1 Canceled in memory Full GC​

If the BE process memory exceeds the process memory upper limit (MemLimit) or the system's remaining available memory is lower than the memory low watermark (LowWaterMark), Full GC is triggered. At this time, the task with the largest memory will be canceled first.

ERROR 1105 (HY000): errCode = 2, detailMessage = (10.16.10.8)[MEM_LIMIT_EXCEEDED]Process memory not enough, cancel top memory used query: <Query#Id=e862471398b14e71-9361a1ab8153cb29> consumption 866.97 MB, backend 10.16.10.8, process memory used 3.12 GB exceed limit 3.01 GB or sys available memory 191.25 GB less than low water mark 3.20 GB. Execute again after enough memory, details see be.INFO.

Error message analysis:

  1. (10.16.10.8): BE node with insufficient memory during query.

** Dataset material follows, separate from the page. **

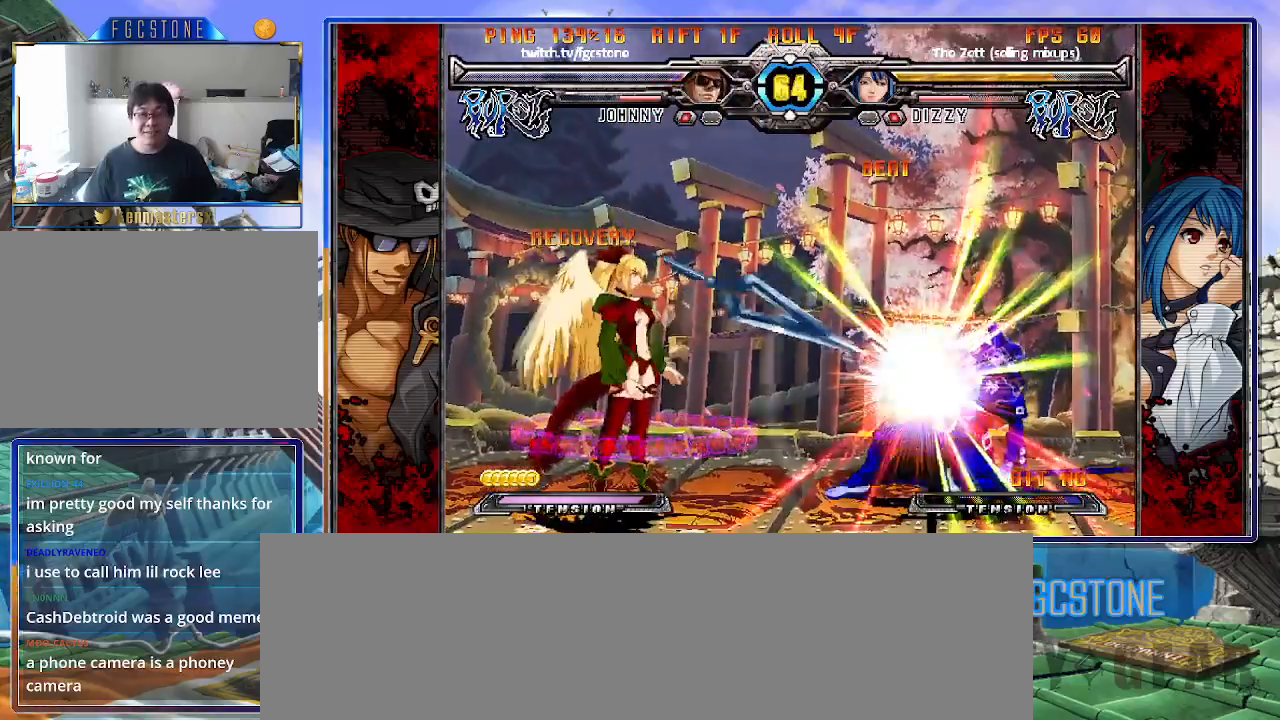
{"buttons": [], "left_stick": "down-right", "events": [[17, "HS", "up"], [133, "left_stick", "right"], [233, "left_stick", "down-right"]]}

  2. query: <Query#Id=e862471398b14e71-9361a1ab8153cb29> consumption 866.97 MB: The currently canceled queryID, the query itself uses 866.97 MB of memory.

  3. process memory used 3.12 GB exceed limit 3.01 GB or sys available memory 191.25 GB less than low water mark 3.20 GB The reason for the process memory exceeding the limit is that the physical memory used by the BE process, 3.12 GB, exceeds the MemLimit of 3.01 GB. The current operating system has 191.25 GB of memory available for BE to use, which is still higher than the LowWaterMark of 3.20 GB.

2 Cancelled in Minor GC of memory​

If the Doris BE process memory exceeds the process memory soft limit (SoftMemLimit) or the system's remaining available memory is lower than the memory warning watermark (WarningWaterMark), Minor GC is triggered. At this time, the query with the largest memory limit ratio will be canceled first.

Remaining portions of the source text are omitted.